• _What you are asked to do_
Write the entries below out again exactly, but skip the pictures.

____ Exercise data

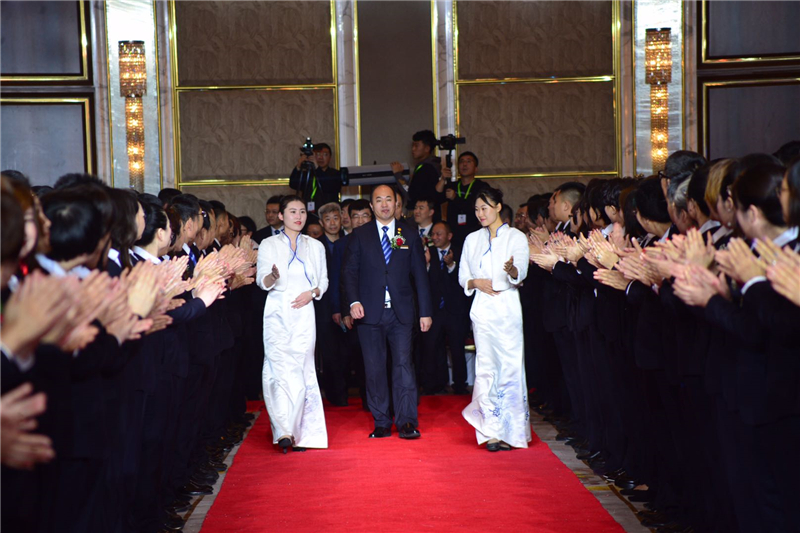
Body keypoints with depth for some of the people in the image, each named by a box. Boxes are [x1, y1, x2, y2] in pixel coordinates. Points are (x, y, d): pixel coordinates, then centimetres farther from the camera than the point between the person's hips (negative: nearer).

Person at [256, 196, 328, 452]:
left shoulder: (315, 246, 15)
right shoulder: (269, 245, 8)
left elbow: (323, 281, 15)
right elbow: (262, 281, -1)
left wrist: (312, 292, -6)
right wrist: (274, 275, -23)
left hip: (304, 313, 2)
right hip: (278, 312, -2)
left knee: (302, 370, -2)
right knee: (281, 369, -13)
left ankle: (300, 433, 4)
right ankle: (284, 430, -14)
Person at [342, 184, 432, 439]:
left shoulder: (410, 234, 9)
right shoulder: (359, 235, 8)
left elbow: (420, 274, 8)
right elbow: (349, 271, 3)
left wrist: (425, 311, 4)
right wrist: (353, 301, -13)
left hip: (401, 312, 0)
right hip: (370, 312, 1)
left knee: (403, 364, -8)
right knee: (374, 368, 4)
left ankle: (407, 422, -4)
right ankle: (381, 423, 11)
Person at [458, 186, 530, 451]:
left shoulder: (516, 237, 2)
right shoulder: (472, 240, 14)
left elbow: (520, 274, -11)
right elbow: (463, 277, 14)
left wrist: (512, 270, -33)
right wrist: (476, 282, -7)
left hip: (507, 307, -2)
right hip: (482, 309, 2)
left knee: (510, 367, -3)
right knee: (485, 368, -6)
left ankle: (511, 431, 7)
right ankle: (492, 431, -5)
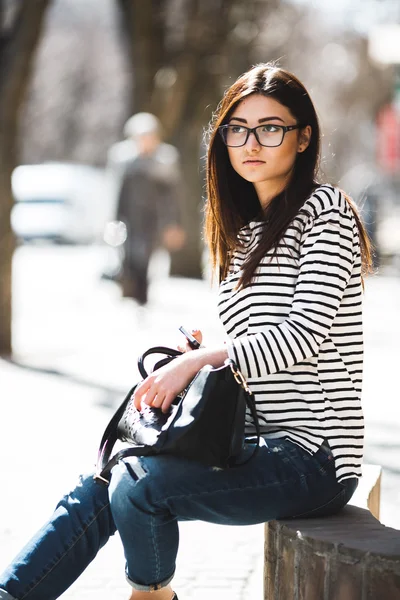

________

• _Written response_
Body keypoints with depth for some of the people in the image, each named by a box. Boxes are [x1, y1, x2, y2] in pixel coordinates. Points are (x, y, d): pixel coordinates, then centimetres farther from the camera than the point between the person's hips (negative: nearer).

Person at [256, 196, 328, 452]:
left shoulder: (315, 246, 15)
right shoulder: (269, 245, 8)
left elbow: (323, 281, 15)
right elbow: (262, 281, -1)
left wrist: (312, 292, -6)
right wrist: (274, 275, -23)
left hip: (304, 313, 2)
right hip: (278, 312, -2)
left knee: (302, 370, -2)
right knee: (281, 369, -13)
left ankle: (300, 433, 4)
right ankle: (284, 430, -14)
Person at [342, 184, 432, 439]:
left shoulder: (410, 234, 9)
right shoulder: (359, 235, 8)
left elbow: (420, 274, 8)
right elbow: (349, 271, 3)
left wrist: (425, 311, 4)
right wrist: (353, 301, -13)
left hip: (401, 312, 0)
right hip: (370, 312, 1)
left knee: (403, 364, -8)
right knee: (374, 368, 4)
left ankle: (407, 422, -4)
right ankle: (381, 423, 11)
Person at [458, 186, 530, 451]:
left shoulder: (516, 237, 2)
right shoulder: (472, 240, 14)
left elbow: (520, 274, -11)
right elbow: (463, 277, 14)
left wrist: (512, 270, -33)
right wrist: (476, 282, -7)
left hip: (507, 307, -2)
right hip: (482, 309, 2)
left knee: (510, 367, -3)
right knee: (485, 368, -6)
left ankle: (511, 431, 7)
right ankle: (492, 431, -5)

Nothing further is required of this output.